[Records supplied Boundary: Start]

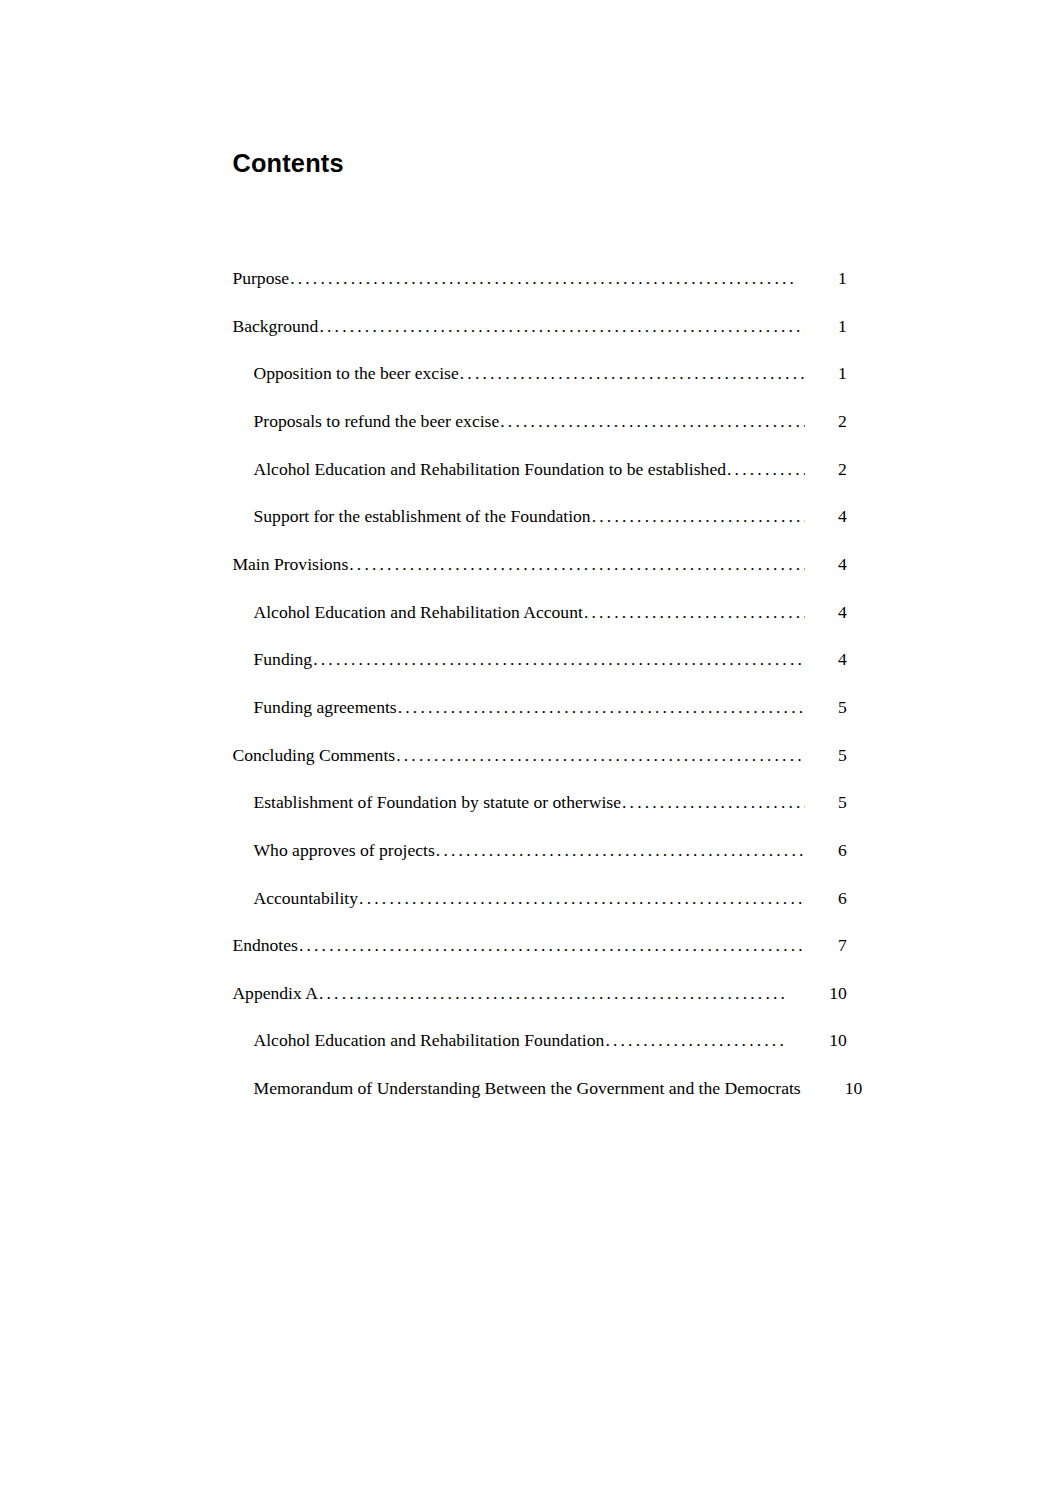Contents
Purpose ................................................................... 1
Background ................................................................... 1
Opposition to the beer excise ................................................................... 1
Proposals to refund the beer excise ................................................................... 2
Alcohol Education and Rehabilitation Foundation to be established ................................................................... 2
Support for the establishment of the Foundation ................................................................... 4
Main Provisions ................................................................... 4
Alcohol Education and Rehabilitation Account ................................................................... 4
Funding ................................................................... 4
Funding agreements ................................................................... 5
Concluding Comments ................................................................... 5
Establishment of Foundation by statute or otherwise ................................................................... 5
Who approves of projects ................................................................... 6
Accountability ................................................................... 6
Endnotes ................................................................... 7
Appendix A ................................................................... 10
Alcohol Education and Rehabilitation Foundation ................................................................... 10
Memorandum of Understanding Between the Government and the Democrats ................................................................... 10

[Records supplied Boundary: End]

§ **Required work**: Your copy should match the data above exactly, apart from the pictures.

§ **Exercise solution**:
Contents
Purpose ................................................................... 1
Background ................................................................... 1
Opposition to the beer excise ................................................................... 1
Proposals to refund the beer excise ................................................................... 2
Alcohol Education and Rehabilitation Foundation to be established ................................................................... 2
Support for the establishment of the Foundation ................................................................... 4
Main Provisions ................................................................... 4
Alcohol Education and Rehabilitation Account ................................................................... 4
Funding ................................................................... 4
Funding agreements ................................................................... 5
Concluding Comments ................................................................... 5
Establishment of Foundation by statute or otherwise ................................................................... 5
Who approves of projects ................................................................... 6
Accountability ................................................................... 6
Endnotes ................................................................... 7
Appendix A ................................................................... 10
Alcohol Education and Rehabilitation Foundation ................................................................... 10
Memorandum of Understanding Between the Government and the Democrats ................................................................... 10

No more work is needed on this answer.